◆ **RECORDED INFORMATION**:
Content starts

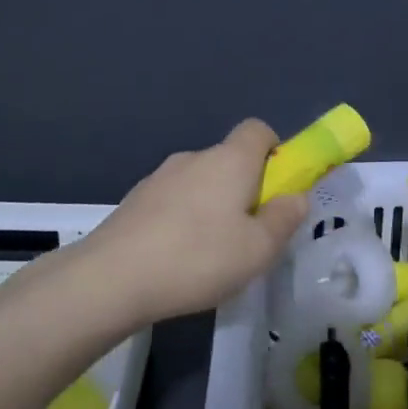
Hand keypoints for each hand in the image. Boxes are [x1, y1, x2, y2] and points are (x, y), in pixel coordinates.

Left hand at [76, 120, 310, 324]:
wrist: (111, 278)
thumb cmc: (198, 258)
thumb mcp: (258, 249)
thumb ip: (284, 219)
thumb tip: (296, 197)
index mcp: (230, 160)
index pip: (258, 130)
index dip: (275, 152)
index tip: (277, 188)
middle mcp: (195, 158)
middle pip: (230, 160)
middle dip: (245, 189)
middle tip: (248, 235)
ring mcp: (160, 177)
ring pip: (200, 182)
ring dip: (212, 206)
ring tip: (210, 255)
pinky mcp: (135, 200)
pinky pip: (173, 201)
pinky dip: (182, 220)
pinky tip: (177, 259)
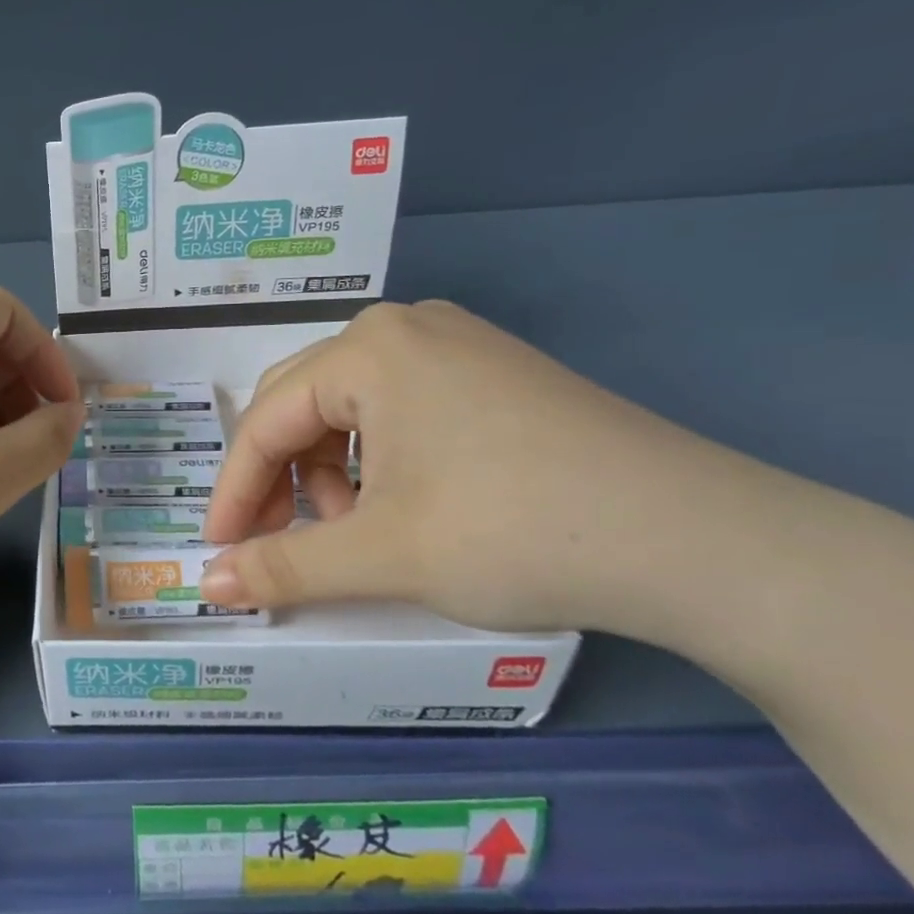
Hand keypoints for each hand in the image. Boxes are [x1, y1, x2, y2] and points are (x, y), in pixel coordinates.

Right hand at [201, 300, 765, 638]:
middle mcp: (404, 328)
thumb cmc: (515, 532)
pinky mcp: (495, 374)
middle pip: (302, 405)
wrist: (704, 543)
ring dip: (330, 473)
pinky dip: (378, 461)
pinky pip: (400, 409)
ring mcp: (457, 345)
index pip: (266, 422)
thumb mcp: (383, 554)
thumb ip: (282, 567)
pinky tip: (402, 506)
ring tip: (355, 533)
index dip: (234, 493)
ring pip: (350, 409)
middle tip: (278, 543)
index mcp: (367, 349)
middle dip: (280, 480)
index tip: (219, 552)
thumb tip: (208, 586)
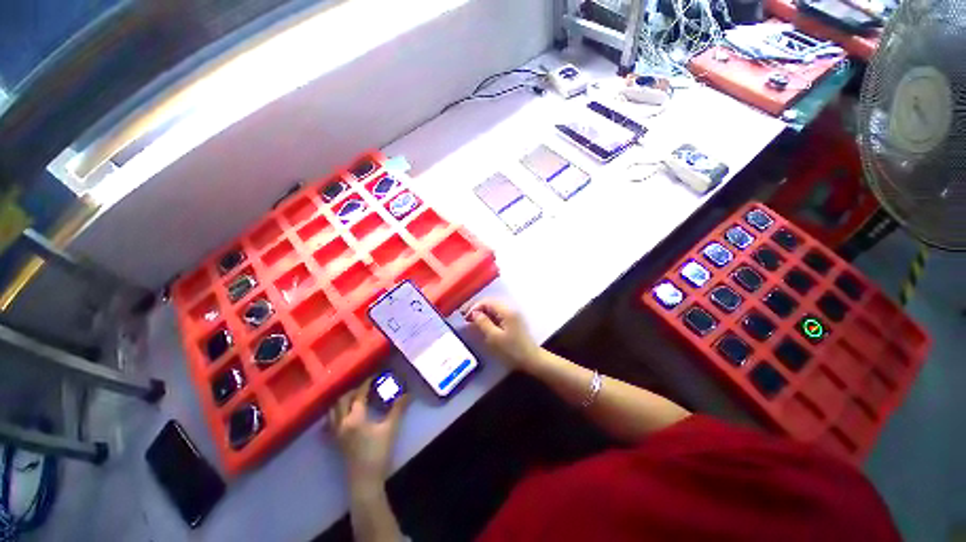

Content ends

◆ **WHAT IS REQUIRED**: Print exactly the lines from the line with "pinky dip: (182, 220)" through the end of the data, both ends included, and print no pictures.

◆ **WORKED SOLUTION**:
pinky dip: (182, 220)
pinky tip: (177, 259)
Hand keypoints for each hand in the image. Boxes are [x1, y1, x2, y2] and points are (x, y), in pixel coordinates.

Right hand at [201, 300, 765, 638]:
middle mcp: (404, 328)
thumb cmc: (515, 532)
pinky mcp: (495, 374)
middle pip: (302, 405)
wrist: (704, 543)
ring dip: (330, 473)
pinky dip: (378, 461)
pinky pip: (400, 409)
ring mcp: (457, 345)
index pip: (266, 422)
thumb mcp: (383, 554)
thumb ip: (282, 567)
pinky tip: (402, 506)
ring tip: (355, 533)
index dip: (234, 493)
ring pip: (350, 409)
middle tip: (278, 543)
index mcp: (367, 349)
middle dip: (280, 480)
index tip: (219, 552)
thumb tip: (208, 586)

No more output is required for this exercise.